Across a long life – spanning several incarnations – the pages of the Magazine have played host to a wide range of canonical writers, from Percy Bysshe Shelley, William Hazlitt and John Keats in the nineteenth century, to T.S. Eliot, W.H. Auden and Evelyn Waugh in the early twentieth century. Meanwhile, in recent decades the Magazine has published work by giants of contemporary fiction and poetry such as William Boyd, Nadine Gordimer, and Derek Walcott.

The London Magazine was founded in 1732 as The London Magazine, or Gentleman’s Monthly Intelligencer, a rival to the new, and popular, Gentleman’s Magazine.

Revived in 1820 by a new editor, John Scott, the Magazine went on to publish work by the leaders of a rising generation of English romantics. In September 1821, the first two instalments of Thomas De Quincey’s Confessions of an English Opium Eater appeared in the Magazine. Charles Lamb, Leigh Hunt, and Thomas Carlyle were also contributors.

John Scott died in a duel in 1821. He was shot in the stomach by an associate of John Gibson Lockhart, editor of Blackwood’s Magazine: his death was the culmination of a long rivalry between the two. Publication ceased in 1829.

The magazine restarted in 1898 under the ownership of the Harmsworth brothers, famous for starting the Daily Mail in 1896 and the Daily Mirror in 1903. Editorship was given to younger brother Cecil, who embraced the undertaking with gusto. In February 1903, H. G. Wells published his first short story for the Magazine, Mr Skelmersdale in Fairyland. In the following years, he was included in the publication several more times, including an article specially commissioned by Harmsworth in 1908 entitled The Things that Live on Mars. During the early twentieth century, The London Magazine also published original stories from the likes of Arthur Conan Doyle, Joseph Conrad, Jack London, and P. G. Wodehouse.
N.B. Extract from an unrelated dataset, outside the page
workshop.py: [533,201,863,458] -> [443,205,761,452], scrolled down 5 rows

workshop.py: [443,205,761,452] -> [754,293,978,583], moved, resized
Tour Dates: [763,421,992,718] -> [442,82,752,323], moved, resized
A short story by E. Nesbit was included in almost every issue of 1904, and her most famous novel, The Railway Children, was serialised in the magazine the year before its commercial release in 1906. Thomas Hardy was also published in the Magazine, and famous illustrator W. Heath Robinson contributed several original prints. In 1933 the Magazine closed again.

In 1954 editor and writer John Lehmann founded the most recent incarnation of The London Magazine: it has been published continuously since. In the first issue, T. S.  Eliot recommended to readers “a magazine that will boldly assume the existence of a public interested in serious literature”. Louis MacNeice published his Canto In Memoriam Dylan Thomas, and Henry Green reviewed the diaries of Virginia Woolf.
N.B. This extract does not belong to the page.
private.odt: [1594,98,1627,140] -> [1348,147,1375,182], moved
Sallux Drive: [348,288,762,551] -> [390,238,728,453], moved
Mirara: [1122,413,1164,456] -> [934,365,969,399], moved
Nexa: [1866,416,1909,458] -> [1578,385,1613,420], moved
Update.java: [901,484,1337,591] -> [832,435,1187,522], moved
Under Lehmann, and subsequent editors Alan Ross (who became editor in 1961), and Sebastian Barker (2001), the Magazine became a pole star in the London literary firmament, developing a reputation for publishing the best and most interesting fiction, poetry, criticism and essays from England and across the world, and for helping to bring a new generation of young English writers to public attention. The work of a vast array of towering twentieth-century figures found a home among its pages, including Angela Carter, George Orwell, Joan Didion, Ted Hughes, and Sylvia Plath.

Now, The London Magazine is re-launched under the editorship of Steven O’Brien. Just like the city from which it takes its name, here is a magazine which combines a rich history with a fiercely contemporary outlook, and draws together ideas, and voices, from across the globe.

Eclectic in taste, promiscuously interested and unapologetically intelligent, The London Magazine continues to publish the best writing from London and the wider world.

Published six times a year, the Magazine is unmissable reading for anyone with an interest in literature, culture and ideas.